A law that decriminalises abortion and legalises the medical termination of pregnancy was passed through the Northern Territory parliament just before midnight on Tuesday.
Medical abortion drugs like RU486 will be legal for up to nine weeks gestation, abortions will be able to be performed outside of hospitals in private clinics, and doctors who conscientiously object to abortion will have to refer women seeking the procedure to another doctor.
The changes will be enacted next month but health professionals will draft regulations and clinical guidelines to put the law into practice so women should have access to medical abortions from July.
Safe access zones will also be established under the new law to protect patient privacy and prevent harassment from protesters outside clinics and hospitals.
Abortion will now be removed from the territory's criminal code.
“These are important community-driven changes," health minister Natasha Fyles, who introduced the law, said in a statement.

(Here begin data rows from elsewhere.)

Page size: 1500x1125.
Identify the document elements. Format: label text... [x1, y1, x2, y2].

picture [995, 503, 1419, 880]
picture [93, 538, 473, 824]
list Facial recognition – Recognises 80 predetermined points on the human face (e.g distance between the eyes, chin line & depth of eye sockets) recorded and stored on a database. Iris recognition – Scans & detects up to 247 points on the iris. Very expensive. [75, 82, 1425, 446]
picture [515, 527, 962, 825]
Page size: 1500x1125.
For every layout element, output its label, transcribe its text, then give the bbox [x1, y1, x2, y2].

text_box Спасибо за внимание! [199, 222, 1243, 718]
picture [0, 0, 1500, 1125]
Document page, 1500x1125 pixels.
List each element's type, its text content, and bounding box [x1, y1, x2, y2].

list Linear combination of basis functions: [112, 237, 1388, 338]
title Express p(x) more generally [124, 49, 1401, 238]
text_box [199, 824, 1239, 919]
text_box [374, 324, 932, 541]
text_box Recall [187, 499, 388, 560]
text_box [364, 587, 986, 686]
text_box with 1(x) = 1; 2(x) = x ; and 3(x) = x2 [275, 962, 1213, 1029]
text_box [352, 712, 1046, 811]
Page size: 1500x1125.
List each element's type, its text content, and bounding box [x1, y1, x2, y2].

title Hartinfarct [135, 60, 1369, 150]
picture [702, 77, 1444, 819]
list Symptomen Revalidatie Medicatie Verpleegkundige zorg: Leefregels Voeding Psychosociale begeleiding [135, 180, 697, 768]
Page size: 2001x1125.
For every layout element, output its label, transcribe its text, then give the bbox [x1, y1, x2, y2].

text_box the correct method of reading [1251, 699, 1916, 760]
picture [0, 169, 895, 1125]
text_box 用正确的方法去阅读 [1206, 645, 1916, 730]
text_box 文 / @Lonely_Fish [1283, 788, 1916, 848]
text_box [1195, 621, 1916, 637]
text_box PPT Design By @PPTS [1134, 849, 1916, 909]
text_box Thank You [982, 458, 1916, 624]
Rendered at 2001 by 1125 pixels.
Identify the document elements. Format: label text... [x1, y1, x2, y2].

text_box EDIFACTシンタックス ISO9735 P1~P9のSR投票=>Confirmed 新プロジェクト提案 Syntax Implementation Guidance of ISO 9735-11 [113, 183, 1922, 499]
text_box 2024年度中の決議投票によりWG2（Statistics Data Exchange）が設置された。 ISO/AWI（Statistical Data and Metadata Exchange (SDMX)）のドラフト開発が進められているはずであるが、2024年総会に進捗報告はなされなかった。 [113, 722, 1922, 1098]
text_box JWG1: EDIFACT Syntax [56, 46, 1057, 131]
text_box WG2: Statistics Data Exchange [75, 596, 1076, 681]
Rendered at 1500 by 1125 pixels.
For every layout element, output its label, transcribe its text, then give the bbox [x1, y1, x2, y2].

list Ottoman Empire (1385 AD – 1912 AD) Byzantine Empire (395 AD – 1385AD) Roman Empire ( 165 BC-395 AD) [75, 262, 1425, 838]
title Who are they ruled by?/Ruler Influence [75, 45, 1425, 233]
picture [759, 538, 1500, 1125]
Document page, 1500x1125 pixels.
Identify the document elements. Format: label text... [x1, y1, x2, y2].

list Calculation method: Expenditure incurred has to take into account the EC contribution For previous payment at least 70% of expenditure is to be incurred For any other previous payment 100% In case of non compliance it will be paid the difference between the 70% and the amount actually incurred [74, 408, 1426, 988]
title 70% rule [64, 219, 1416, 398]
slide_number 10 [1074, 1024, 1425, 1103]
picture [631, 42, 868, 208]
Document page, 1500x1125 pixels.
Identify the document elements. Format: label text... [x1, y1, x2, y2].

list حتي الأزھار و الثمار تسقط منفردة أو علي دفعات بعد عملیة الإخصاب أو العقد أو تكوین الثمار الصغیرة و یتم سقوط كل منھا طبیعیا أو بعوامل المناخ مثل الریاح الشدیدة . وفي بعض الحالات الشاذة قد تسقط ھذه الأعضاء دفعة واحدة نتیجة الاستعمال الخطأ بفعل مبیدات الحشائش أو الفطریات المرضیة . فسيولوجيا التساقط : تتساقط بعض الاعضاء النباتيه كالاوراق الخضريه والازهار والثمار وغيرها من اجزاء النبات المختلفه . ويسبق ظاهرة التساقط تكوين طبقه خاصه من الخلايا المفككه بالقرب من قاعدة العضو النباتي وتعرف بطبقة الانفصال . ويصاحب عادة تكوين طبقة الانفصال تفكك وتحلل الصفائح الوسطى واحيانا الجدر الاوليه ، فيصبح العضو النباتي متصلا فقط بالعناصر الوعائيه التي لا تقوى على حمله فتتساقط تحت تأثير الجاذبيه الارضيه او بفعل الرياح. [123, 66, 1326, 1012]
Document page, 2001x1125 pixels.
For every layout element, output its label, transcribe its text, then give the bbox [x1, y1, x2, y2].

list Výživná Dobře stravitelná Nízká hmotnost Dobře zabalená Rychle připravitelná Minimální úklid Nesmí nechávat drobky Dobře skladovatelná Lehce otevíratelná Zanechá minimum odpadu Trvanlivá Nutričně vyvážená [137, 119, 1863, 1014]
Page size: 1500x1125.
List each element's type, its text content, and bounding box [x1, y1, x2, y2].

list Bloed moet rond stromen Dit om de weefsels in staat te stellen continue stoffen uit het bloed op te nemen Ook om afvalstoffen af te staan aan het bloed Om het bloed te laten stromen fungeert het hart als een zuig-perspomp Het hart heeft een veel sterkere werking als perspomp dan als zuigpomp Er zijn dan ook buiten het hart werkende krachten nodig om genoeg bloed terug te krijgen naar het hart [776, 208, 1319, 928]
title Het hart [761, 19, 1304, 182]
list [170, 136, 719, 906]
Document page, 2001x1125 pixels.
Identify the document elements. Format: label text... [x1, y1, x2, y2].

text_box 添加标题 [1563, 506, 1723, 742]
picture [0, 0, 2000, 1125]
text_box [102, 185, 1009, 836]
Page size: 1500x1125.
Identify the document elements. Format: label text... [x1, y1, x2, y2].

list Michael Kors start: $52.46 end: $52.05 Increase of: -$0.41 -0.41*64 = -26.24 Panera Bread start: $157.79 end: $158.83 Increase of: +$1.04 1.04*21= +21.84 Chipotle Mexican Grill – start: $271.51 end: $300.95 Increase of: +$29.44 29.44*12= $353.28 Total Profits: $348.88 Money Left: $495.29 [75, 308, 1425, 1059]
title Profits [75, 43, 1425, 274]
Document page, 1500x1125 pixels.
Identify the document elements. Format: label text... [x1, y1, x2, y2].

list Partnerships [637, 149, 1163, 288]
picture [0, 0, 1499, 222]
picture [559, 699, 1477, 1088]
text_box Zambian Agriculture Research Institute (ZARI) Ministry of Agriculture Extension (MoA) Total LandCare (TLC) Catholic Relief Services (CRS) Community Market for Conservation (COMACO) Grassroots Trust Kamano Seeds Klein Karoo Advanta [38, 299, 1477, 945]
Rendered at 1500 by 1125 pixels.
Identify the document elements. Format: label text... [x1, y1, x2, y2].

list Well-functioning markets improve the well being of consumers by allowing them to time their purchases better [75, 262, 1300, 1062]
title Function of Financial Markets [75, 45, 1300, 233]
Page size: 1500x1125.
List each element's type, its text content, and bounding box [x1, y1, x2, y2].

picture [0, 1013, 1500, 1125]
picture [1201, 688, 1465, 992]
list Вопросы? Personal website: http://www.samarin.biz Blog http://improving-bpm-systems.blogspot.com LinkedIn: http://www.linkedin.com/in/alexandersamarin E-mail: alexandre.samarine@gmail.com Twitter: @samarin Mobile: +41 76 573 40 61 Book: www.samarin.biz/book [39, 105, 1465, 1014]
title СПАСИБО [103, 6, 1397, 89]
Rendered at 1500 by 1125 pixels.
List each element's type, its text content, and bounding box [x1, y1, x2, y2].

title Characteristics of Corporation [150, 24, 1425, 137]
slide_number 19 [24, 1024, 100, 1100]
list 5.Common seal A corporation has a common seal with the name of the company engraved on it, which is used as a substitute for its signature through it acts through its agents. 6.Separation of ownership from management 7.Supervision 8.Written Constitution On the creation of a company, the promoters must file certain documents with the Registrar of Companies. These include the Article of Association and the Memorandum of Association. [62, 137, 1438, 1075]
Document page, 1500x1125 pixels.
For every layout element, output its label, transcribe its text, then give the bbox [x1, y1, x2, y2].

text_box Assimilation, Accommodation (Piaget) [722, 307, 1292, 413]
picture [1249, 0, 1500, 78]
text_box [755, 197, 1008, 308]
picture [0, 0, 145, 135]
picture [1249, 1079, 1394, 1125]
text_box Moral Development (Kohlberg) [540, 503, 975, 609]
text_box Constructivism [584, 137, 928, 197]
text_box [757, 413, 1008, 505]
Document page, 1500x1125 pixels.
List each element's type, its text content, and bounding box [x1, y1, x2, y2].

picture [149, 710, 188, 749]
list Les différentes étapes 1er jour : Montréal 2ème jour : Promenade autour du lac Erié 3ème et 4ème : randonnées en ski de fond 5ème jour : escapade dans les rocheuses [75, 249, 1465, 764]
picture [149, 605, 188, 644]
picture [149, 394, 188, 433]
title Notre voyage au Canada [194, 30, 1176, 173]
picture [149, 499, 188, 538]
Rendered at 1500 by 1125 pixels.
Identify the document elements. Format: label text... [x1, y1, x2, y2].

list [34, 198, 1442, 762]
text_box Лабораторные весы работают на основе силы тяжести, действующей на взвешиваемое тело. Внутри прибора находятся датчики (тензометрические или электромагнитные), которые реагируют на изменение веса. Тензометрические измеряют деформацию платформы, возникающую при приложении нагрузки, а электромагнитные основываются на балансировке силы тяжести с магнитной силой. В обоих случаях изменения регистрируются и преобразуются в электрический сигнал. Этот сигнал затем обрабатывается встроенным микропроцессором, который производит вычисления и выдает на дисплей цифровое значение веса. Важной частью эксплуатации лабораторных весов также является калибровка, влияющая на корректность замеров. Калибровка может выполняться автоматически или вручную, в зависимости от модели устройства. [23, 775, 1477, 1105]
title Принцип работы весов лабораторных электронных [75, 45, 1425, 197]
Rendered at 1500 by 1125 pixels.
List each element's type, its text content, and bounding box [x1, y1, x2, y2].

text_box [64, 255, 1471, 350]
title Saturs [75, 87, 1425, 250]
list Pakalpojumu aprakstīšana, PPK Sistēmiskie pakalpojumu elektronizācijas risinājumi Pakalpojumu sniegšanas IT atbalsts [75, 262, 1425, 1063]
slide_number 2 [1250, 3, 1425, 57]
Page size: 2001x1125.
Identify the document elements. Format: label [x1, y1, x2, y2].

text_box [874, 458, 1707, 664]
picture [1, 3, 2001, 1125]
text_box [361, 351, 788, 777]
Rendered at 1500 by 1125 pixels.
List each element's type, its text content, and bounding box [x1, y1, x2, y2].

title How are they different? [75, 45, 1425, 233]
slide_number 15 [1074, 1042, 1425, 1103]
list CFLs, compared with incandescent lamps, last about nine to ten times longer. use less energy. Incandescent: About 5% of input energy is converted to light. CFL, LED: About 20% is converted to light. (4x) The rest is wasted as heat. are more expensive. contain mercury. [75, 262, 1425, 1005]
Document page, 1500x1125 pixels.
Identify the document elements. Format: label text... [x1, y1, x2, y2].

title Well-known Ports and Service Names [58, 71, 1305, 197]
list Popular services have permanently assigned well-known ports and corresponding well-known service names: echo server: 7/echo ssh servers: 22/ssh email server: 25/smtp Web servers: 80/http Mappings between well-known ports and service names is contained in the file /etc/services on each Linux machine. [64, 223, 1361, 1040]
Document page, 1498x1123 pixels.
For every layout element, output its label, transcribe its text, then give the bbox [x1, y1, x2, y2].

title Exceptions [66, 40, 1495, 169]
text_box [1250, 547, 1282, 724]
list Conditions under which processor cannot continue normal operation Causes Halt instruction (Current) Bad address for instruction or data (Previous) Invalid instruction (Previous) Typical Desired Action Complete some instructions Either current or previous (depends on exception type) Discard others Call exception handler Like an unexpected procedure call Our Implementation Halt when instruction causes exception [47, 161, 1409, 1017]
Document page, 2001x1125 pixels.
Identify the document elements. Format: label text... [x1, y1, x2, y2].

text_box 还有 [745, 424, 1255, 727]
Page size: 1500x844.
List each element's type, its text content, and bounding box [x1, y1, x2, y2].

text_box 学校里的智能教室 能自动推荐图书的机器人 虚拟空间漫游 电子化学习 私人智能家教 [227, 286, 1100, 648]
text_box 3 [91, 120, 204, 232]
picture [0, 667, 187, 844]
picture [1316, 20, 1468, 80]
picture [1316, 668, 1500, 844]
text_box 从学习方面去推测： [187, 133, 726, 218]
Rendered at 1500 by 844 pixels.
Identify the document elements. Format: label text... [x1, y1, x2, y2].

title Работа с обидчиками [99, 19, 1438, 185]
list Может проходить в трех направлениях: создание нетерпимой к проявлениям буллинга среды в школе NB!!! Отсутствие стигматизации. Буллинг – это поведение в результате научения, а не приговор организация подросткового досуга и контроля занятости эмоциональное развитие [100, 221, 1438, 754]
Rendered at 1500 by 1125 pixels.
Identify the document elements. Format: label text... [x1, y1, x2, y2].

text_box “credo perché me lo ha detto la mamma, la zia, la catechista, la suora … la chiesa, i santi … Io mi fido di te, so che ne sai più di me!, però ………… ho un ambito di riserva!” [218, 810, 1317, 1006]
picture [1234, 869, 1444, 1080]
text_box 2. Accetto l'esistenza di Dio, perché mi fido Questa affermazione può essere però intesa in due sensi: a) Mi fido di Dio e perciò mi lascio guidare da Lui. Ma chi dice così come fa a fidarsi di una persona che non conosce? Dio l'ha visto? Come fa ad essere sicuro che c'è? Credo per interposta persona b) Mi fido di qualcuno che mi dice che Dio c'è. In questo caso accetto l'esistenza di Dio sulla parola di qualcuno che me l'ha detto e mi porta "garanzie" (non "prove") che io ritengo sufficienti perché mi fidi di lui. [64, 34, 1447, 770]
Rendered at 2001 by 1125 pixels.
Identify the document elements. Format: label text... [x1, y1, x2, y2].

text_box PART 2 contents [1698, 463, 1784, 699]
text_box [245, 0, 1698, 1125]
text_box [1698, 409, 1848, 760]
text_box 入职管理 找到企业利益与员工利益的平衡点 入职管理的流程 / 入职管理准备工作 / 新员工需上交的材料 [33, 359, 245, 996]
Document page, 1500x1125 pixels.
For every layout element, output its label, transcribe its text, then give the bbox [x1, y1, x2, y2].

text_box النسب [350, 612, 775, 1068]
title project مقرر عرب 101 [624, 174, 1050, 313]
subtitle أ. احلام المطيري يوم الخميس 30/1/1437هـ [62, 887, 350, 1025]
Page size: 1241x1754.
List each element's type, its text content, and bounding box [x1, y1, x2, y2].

In the debate before the vote, both the government and opposition were in agreement that the bill would bring the territory up to date with other Australian jurisdictions. The bill passed 20 to four.
"We believe all territory women are entitled to control over their lives and access to high-quality services," Fyles said.
Northern Territory chief minister Michael Gunner said in parliament that the Northern Territory had "lagged intolerably behind" on this issue to the "detriment of the rights and health of territory women".
Aditi Srinivas from organisation What RU4 NT, which formed in 2014 to campaign for decriminalisation and access to medical abortions, said Northern Territory women were “finally being afforded” access to healthcare services that were already available across Australia.
“I am so pleased that the government has honoured its commitment and listened to the voices of so many territorians and introduced significant and substantial reforms that support women's choices,” Srinivas told BuzzFeed News.
But not everyone was happy.
Independent MP Gerry Wood claimed the legislation would make abortion more accessible and "increase the number of abortions in the territory".
"Why can't we do something that isn't copying other states, why can't we as a territory lead the way and say 'we will do something about protecting the unborn', and 'we will do something to not have another stolen generation'?"
Wood said it was hypocritical to pass domestic violence laws when abortion was allowed.